Jueves 13 de mayo, 2021

OPINIóN | 16-04-2021 17:37

Guillermo Lasso y el resultado milagroso

Por Santiago Nieto. El presidente electo de Ecuador dio un giro de 180 grados tratando de llegar con su campaña al 60% de electores que estaba pidiendo otro mensaje.

Guillermo Lasso siempre enfrentó al correísmo. En 2017 lo hizo en una elección ajustada. En la primera vuelta Lenin Moreno obtuvo el 39.4% de los votos, Lasso el 28% y sus aliados socialcristianos el 16%.  El país se dividió entre un 39% de personas que quería que siga en el poder la Revolución Ciudadana y un 44% que quería un cambio.  En la segunda vuelta Moreno sacó el 51% y Lasso el 49%. En ese momento Correa dividía al país casi en partes iguales: los que querían que siga el socialismo del siglo XXI y quienes lo rechazaban.

# DATOS PROPORCIONADOS:
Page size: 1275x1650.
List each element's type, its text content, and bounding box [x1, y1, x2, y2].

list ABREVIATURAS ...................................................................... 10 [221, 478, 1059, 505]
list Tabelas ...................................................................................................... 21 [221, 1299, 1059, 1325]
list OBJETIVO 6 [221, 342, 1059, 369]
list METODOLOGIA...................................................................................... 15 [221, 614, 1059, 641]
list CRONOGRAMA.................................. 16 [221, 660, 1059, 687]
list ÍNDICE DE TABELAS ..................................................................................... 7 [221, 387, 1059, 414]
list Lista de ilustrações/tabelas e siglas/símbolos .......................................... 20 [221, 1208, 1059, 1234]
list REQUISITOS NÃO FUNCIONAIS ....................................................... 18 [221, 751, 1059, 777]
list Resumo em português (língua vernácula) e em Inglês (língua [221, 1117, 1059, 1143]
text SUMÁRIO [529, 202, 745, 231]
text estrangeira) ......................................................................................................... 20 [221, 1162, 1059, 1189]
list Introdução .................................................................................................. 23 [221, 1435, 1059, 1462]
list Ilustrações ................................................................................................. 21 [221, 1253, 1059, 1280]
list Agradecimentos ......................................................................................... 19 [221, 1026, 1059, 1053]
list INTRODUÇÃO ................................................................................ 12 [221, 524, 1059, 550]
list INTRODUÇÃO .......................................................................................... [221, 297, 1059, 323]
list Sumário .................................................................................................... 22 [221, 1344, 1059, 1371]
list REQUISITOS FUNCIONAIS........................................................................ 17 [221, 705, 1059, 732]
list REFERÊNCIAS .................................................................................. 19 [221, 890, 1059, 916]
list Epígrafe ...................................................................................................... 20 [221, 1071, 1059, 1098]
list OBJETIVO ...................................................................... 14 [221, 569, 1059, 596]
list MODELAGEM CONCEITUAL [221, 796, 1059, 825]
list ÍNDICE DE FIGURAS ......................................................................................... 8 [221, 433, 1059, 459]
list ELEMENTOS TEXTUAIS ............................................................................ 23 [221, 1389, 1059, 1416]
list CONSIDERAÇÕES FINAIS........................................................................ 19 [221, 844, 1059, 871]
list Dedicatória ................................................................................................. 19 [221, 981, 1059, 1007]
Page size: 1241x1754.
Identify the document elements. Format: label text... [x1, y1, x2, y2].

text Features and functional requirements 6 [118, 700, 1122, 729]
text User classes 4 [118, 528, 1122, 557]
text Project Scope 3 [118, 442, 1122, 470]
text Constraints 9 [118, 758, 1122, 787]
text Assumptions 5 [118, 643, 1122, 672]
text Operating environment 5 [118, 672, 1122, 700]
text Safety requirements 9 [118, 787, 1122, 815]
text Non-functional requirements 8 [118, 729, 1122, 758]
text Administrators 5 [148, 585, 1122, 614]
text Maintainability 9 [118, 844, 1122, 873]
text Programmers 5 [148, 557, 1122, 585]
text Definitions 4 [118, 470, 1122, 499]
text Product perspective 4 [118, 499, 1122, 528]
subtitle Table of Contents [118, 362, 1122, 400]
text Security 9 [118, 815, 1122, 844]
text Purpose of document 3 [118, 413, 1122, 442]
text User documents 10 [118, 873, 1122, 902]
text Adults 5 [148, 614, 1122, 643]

# TAREAS REQUERIDAS:
a: Copia tal cual el tramo del texto sobre Guillermo Lasso que va desde "Guillermo Lasso y" hasta "pidiendo otro mensaje.".
b: ¿Coincide cada afirmación con el texto sobre Guillermo Lasso? Responde sí o no y cita literalmente las palabras del texto que lo determinan.
(i) En la primera vuelta de 2017, Lenin Moreno obtuvo el 39.4% de los votos.
(ii) En la segunda vuelta de 2017, Lasso obtuvo el 51% de los votos.
(iii) En la primera vuelta de 2017, los aliados socialcristianos de Lasso sacaron el 16%.

# RESPUESTAS POR PUNTO:
a:
Guillermo Lasso y el resultado milagroso

Por Santiago Nieto. El presidente electo de Ecuador dio un giro de 180 grados tratando de llegar con su campaña al 60% de electores que estaba pidiendo otro mensaje.

b:
(i) Sí: "En la primera vuelta Lenin Moreno obtuvo el 39.4% de los votos".
(ii) No: "En la segunda vuelta Moreno sacó el 51% y Lasso el 49%".
(iii) Sí: "sus aliados socialcristianos el 16%".